** BEGIN Exercise input **
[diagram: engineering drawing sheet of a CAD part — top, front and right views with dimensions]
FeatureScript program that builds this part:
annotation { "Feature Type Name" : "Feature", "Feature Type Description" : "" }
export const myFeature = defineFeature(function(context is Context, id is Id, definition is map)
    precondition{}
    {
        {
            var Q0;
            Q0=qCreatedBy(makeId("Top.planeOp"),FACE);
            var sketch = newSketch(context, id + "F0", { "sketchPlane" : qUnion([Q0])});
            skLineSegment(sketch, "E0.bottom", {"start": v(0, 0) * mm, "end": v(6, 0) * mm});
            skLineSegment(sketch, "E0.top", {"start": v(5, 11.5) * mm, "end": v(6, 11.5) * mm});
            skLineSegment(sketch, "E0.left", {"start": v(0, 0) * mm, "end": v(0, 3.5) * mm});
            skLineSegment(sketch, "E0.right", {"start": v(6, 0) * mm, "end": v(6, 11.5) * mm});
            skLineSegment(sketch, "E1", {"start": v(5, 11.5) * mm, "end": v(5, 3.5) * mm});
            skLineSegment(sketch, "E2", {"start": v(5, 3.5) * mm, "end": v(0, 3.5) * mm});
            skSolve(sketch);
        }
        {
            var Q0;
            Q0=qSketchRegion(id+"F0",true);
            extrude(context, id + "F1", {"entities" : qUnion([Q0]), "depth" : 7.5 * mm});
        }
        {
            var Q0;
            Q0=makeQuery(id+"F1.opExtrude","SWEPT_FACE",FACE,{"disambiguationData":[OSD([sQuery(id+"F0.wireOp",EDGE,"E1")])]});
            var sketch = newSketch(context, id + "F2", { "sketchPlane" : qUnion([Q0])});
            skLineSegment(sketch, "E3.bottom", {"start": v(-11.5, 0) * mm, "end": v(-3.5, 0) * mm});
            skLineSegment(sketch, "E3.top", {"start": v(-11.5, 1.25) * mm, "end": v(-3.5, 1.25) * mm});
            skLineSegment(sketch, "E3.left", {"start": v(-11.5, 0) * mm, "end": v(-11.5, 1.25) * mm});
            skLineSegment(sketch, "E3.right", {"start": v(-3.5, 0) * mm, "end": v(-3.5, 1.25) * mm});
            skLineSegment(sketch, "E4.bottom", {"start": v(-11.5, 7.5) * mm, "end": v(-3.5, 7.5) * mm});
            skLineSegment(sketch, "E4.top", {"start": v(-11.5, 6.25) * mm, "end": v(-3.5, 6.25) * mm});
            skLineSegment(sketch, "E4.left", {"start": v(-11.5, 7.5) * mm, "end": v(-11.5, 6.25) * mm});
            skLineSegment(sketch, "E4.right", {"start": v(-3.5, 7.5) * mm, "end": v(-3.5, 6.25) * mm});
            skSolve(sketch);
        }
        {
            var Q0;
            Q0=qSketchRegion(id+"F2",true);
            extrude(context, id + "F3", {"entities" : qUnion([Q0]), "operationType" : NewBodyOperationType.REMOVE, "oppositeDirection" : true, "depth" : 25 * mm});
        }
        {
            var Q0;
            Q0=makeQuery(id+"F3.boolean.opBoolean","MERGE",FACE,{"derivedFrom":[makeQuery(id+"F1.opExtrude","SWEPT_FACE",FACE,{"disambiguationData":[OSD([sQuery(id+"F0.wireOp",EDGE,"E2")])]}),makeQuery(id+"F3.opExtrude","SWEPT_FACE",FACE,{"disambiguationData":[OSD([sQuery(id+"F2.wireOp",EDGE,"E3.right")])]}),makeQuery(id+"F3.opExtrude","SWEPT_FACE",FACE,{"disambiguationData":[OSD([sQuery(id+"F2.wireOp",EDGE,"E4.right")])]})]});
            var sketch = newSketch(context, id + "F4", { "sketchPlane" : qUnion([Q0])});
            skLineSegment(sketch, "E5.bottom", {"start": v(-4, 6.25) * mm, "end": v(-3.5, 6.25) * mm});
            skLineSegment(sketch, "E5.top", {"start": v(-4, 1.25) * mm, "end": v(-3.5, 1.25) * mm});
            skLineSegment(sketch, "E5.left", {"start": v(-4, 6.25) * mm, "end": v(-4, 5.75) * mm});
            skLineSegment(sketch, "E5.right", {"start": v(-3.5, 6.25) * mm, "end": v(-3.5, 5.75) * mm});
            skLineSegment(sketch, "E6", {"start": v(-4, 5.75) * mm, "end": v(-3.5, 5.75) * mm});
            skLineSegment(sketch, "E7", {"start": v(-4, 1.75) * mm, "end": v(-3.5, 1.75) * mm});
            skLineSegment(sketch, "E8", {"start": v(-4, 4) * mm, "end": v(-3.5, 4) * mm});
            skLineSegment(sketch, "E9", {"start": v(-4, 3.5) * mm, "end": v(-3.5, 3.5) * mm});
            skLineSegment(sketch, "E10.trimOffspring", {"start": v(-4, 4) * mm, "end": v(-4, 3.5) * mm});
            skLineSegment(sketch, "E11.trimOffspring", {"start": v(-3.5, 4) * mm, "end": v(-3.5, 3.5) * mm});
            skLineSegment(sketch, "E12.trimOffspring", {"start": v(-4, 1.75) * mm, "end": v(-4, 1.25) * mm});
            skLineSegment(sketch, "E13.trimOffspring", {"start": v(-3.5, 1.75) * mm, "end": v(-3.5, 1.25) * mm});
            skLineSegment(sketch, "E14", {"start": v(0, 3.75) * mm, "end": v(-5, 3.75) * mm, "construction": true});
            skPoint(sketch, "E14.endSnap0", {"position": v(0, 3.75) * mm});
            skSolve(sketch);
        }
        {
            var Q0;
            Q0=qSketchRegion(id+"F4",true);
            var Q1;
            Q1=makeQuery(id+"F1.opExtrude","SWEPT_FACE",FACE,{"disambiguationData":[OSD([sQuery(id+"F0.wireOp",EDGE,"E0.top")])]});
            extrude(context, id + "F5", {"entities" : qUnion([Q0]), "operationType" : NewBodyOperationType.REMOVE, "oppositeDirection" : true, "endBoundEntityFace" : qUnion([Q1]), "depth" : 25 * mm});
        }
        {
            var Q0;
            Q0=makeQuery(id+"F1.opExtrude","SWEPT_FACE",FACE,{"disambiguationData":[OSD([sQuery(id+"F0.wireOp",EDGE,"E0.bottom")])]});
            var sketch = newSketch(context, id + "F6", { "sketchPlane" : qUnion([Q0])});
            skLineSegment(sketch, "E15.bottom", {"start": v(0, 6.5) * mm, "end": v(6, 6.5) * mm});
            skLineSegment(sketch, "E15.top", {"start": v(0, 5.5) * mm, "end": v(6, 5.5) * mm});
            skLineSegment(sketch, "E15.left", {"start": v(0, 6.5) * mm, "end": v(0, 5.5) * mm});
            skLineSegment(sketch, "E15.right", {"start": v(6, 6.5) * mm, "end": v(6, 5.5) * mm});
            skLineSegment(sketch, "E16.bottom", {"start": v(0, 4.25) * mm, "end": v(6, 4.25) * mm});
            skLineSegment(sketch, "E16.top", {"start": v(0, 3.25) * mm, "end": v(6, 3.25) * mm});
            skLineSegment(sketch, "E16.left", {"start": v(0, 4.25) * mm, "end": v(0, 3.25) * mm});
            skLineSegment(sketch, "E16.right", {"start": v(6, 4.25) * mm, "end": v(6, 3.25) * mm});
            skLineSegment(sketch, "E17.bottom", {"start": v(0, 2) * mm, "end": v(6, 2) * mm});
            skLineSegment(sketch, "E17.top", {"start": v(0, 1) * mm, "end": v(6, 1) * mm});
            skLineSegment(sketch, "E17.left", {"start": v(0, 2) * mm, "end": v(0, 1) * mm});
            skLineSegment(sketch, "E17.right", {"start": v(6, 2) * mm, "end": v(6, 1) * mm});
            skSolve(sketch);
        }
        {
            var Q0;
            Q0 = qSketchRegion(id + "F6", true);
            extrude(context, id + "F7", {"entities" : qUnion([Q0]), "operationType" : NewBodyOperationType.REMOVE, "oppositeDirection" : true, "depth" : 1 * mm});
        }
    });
** END Exercise input **
# [Aim]
Reproduce the stretch from the start of the rows through the line containing "export const myFeature", changing "myFeature" to "slottedBlock" and leaving everything else untouched.

# [Full solution]
[diagram: engineering drawing sheet of a CAD part — top, front and right views with dimensions]
FeatureScript program that builds this part:
annotation { "Feature Type Name" : "Feature", "Feature Type Description" : "" }
export const slottedBlock = defineFeature(function(context is Context, id is Id, definition is map)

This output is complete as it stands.